ペット売り場のシャンプー棚は、なかなかの激戦区です。「低刺激」「無添加」「ふんわり」「消臭」——並んだ文字を眺めているうちに、結局いい香りがするものを手に取っている。この記事では、シャンプー剤の選び方を、成分表示より先に見るべきポイントから整理します。
この記事は一般的な情報の紹介です。皮膚に赤みやかゆみ、フケなどの症状があるときは、市販品で対処せず、まず動物病院を受診してください。薬用シャンプーは、獣医師の指導のもとで使うものです。
大前提:人用は使わない
まずここから。犬と人では皮膚の性質が違うと言われており、人用のシャンプーは犬には適しません。「余っているから」「無添加だから大丈夫では」と思っても、犬用として作られたものを選びましょう。猫にはさらに慎重に、猫にも使えると明記されたものを。
「香り」で選ぶと、たいてい後悔する
売り場で最後の決め手になりがちなのが香りですが、犬の嗅覚は人よりずっと鋭いと言われます。人にちょうどいい香りは、犬には強すぎることも。洗ったあと、しきりに体をこすりつけるようなら、香りが好みでないサインかもしれません。無香〜微香を基本に考えるのがおすすめです。
タイプで選ぶ
ふつうのシャンプー
汚れを落とす基本のタイプ。健康な皮膚の子の日常ケア用です。迷ったらここから。
低刺激・敏感肌向け
洗浄力を抑えたタイプ。洗ったあとにかゆがる、乾燥が気になる子に選ばれます。ただし症状があるなら、まず受診を。
リンスイン・リンス別
リンスインは手軽で、時短になります。長毛種で毛のからみが気になるなら、別にリンスを使ったほうが仕上がりが安定することも。
消臭タイプ
においが気になるとき用。

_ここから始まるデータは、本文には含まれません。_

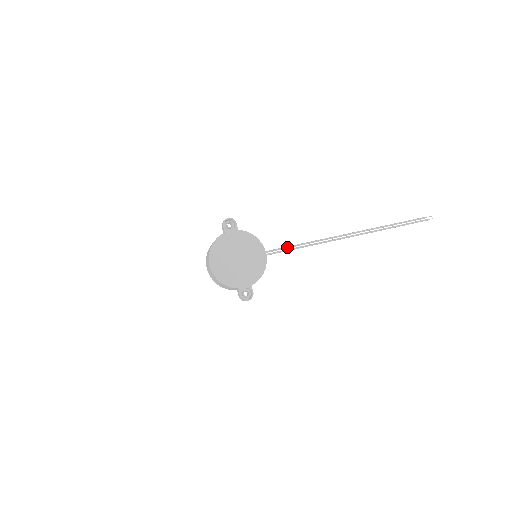
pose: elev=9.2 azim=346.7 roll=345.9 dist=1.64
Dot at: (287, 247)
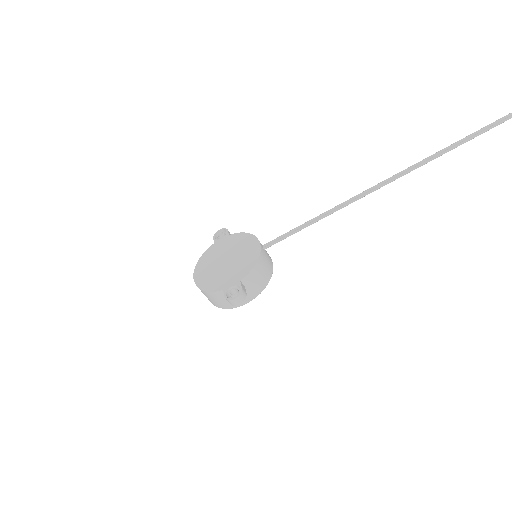
Dot at: (291, 230)
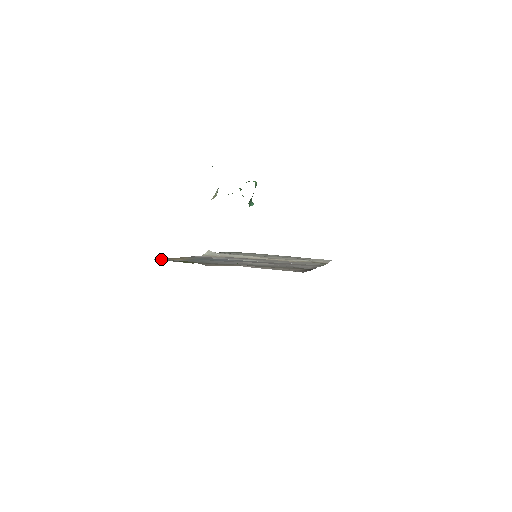
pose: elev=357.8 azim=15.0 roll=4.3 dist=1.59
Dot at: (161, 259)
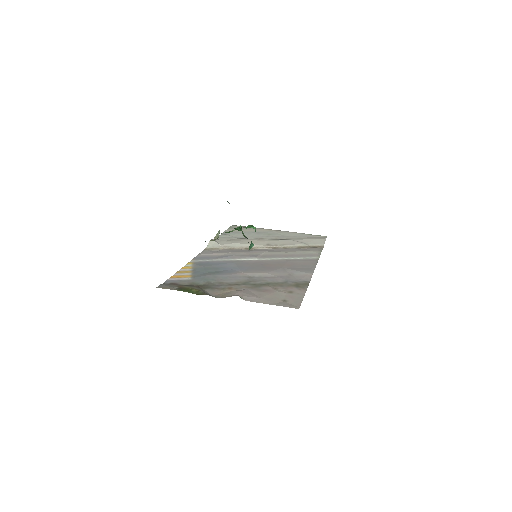
Dot at: (171, 289)
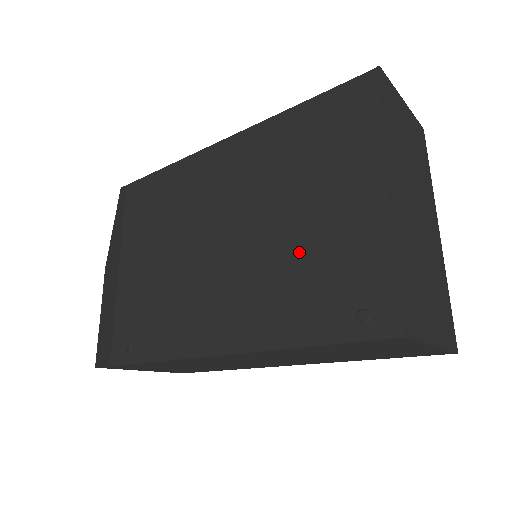
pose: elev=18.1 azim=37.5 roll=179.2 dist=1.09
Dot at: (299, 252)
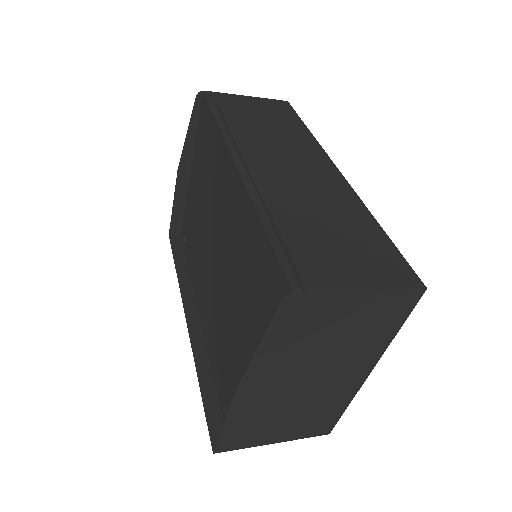
Dot at: (226, 331)
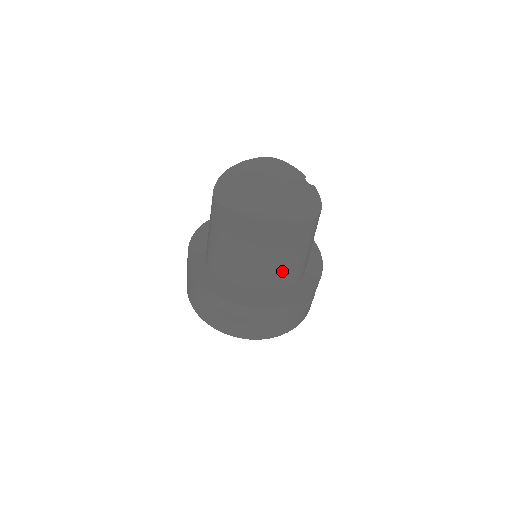
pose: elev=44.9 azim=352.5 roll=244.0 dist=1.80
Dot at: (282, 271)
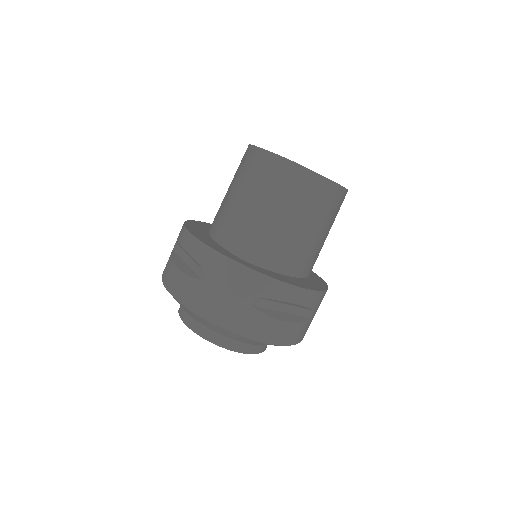
Dot at: (318, 253)
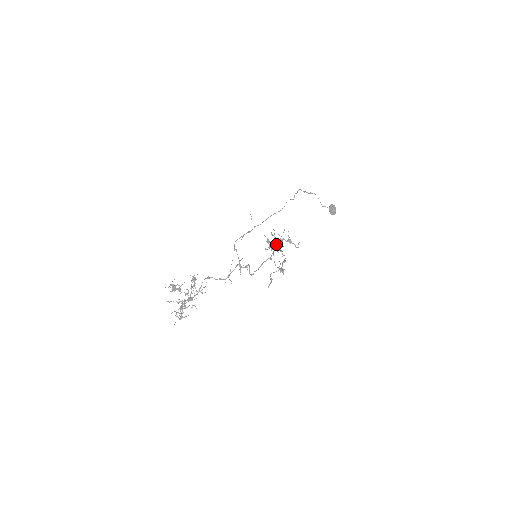
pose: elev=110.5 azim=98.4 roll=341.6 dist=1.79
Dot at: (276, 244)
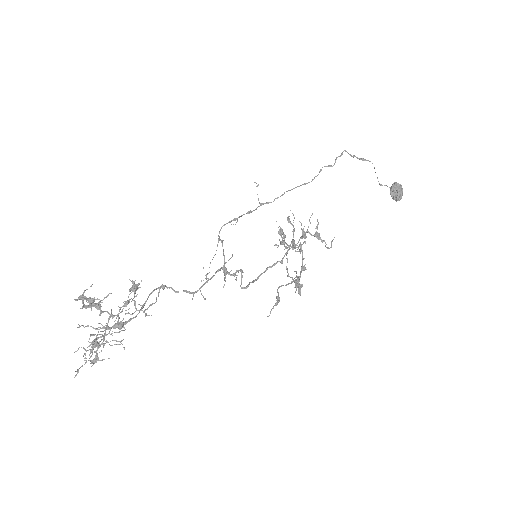
Dot at: occluded
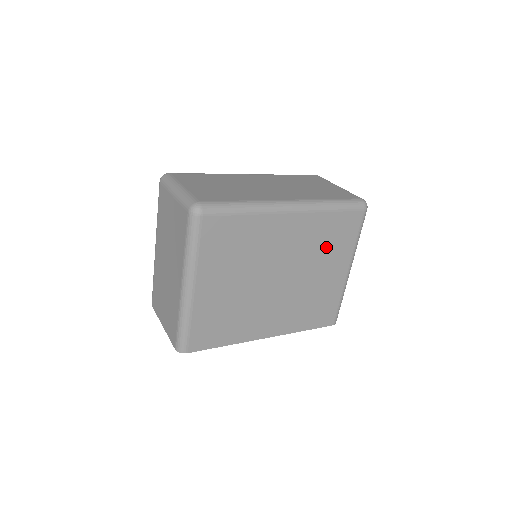
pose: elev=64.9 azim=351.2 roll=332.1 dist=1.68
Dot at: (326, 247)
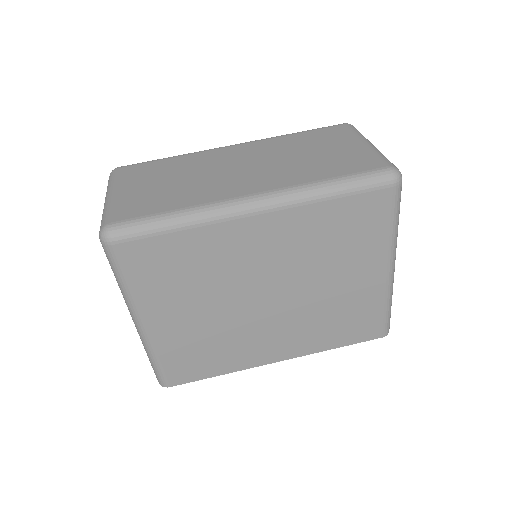
Dot at: (336, 247)
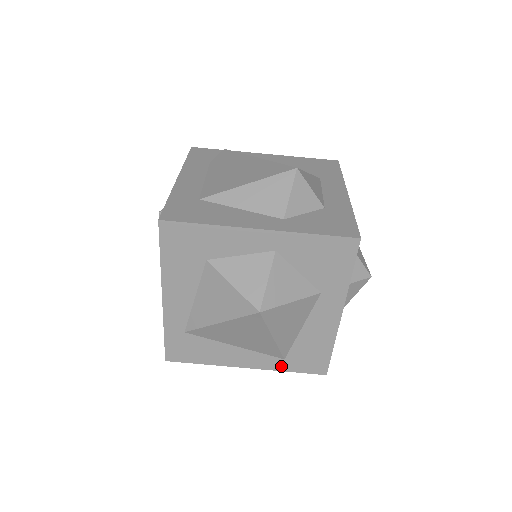
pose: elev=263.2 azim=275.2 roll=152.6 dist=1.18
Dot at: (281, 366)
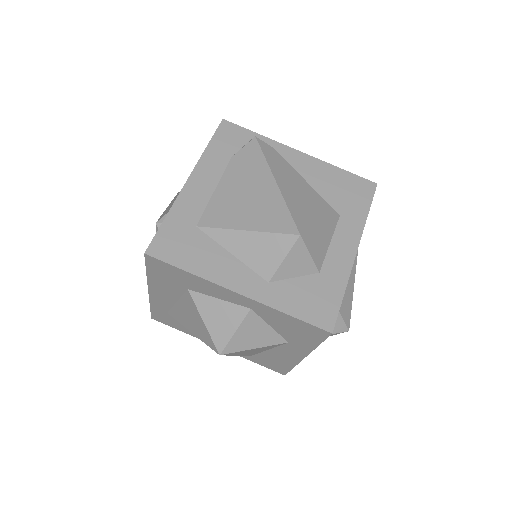
Dot at: (247, 357)
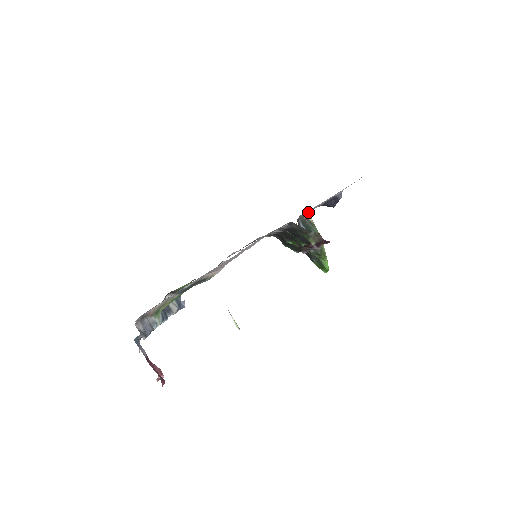
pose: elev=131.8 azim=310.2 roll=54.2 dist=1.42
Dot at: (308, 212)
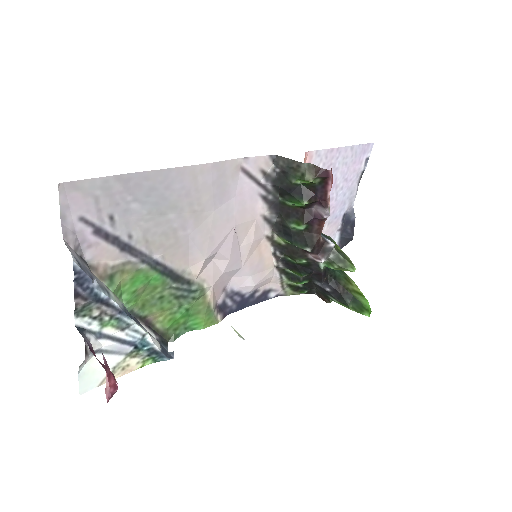
Dot at: occluded
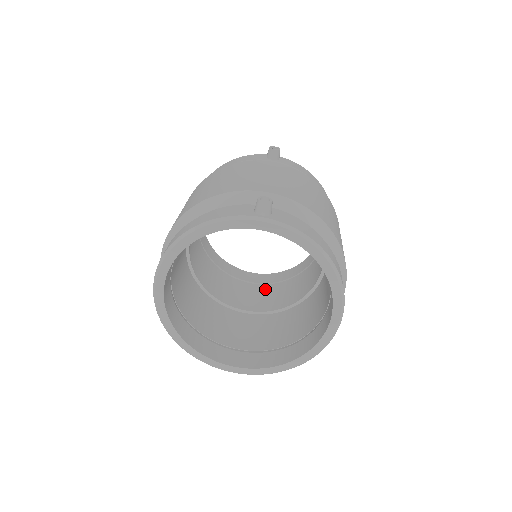
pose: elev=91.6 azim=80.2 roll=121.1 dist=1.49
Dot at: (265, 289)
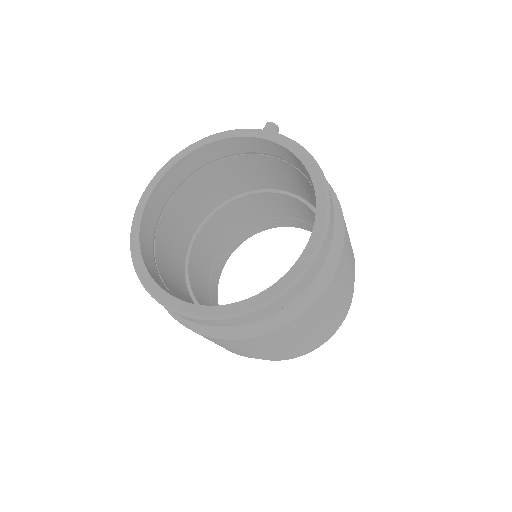
Dot at: occluded
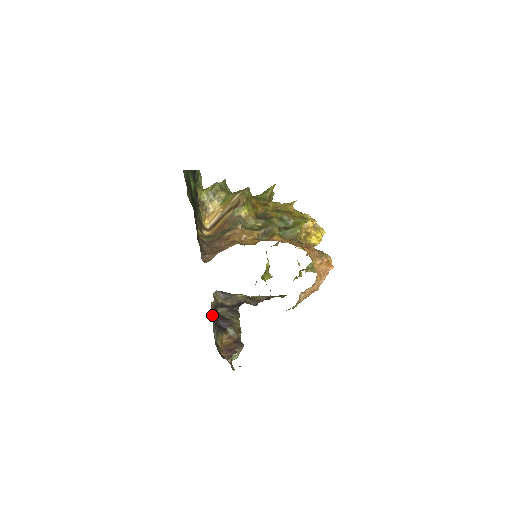
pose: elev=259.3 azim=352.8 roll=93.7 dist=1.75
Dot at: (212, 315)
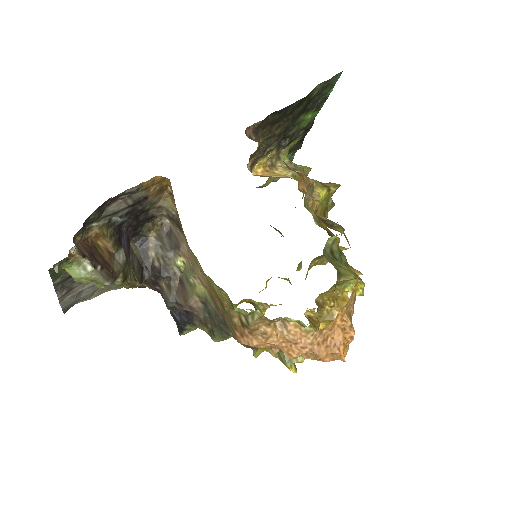
Dot at: (153, 188)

ただしにおいの原因が皮膚のトラブルのこともあるので、急に強くなった場合は受診を優先しましょう。
薬用シャンプー
これは自己判断で使うものではありません。皮膚の状態に応じて、獣医師が指示するものです。「なんとなく良さそう」で使うと、かえって状態を悪くすることもあります。
子犬・シニアには「やさしさ」を優先
子犬や高齢の子は、皮膚がデリケートなことがあります。洗浄力が強すぎないものを選び、洗う頻度も控えめに。年齢に合わせた表示のあるものを選ぶと、迷いが減ります。
使うときのコツ
- 薄めて使う:原液を直接つけず、泡立ててから(表示に従って)
- ぬるま湯で、しっかり全体を濡らしてから
- すすぎ残しゼロを目指す(残るとかゆみのもとに)
- 顔まわりは目に入らないよう慎重に
- しっかり乾かす:生乾きはトラブルのもと
合わないサインを見逃さない
洗ったあとにかゆがる、赤くなる、フケが増える——そんな様子があれば、そのシャンプーは合っていないかもしれません。いったん使用をやめて、症状が続くなら受診を。新しいものを試すときは、変化を数日見るのがおすすめです。
迷ったらプロに聞く
いちばん確実なのがこれです。サロンや動物病院は、その子の毛質と皮膚を見て選んでくれます。サロンで使っているものを教えてもらう、同じものを買う——シンプルですが、失敗しにくい方法です。
よくある疑問
「無添加」なら安心?
表示の意味は商品によって幅があります。その子に合うかどうかが本質。言葉より、使ったあとの様子を見ましょう。
子犬にも同じものを使える?
年齢の表示を確認しましょう。子犬用とされているもののほうが安心です。洗う時期も、かかりつけに相談を。
猫にも犬用を使える?
使わないでください。猫にも使えると明記されたものを選びましょう。そもそも猫は頻繁に洗う必要がないことがほとんどです。
まとめ
シャンプー選びは、犬用であること→無香〜微香→年齢と皮膚の状態に合わせる。症状があるなら市販品でなく受診を。迷ったらプロが使っているものを聞くのが、いちばんの近道です。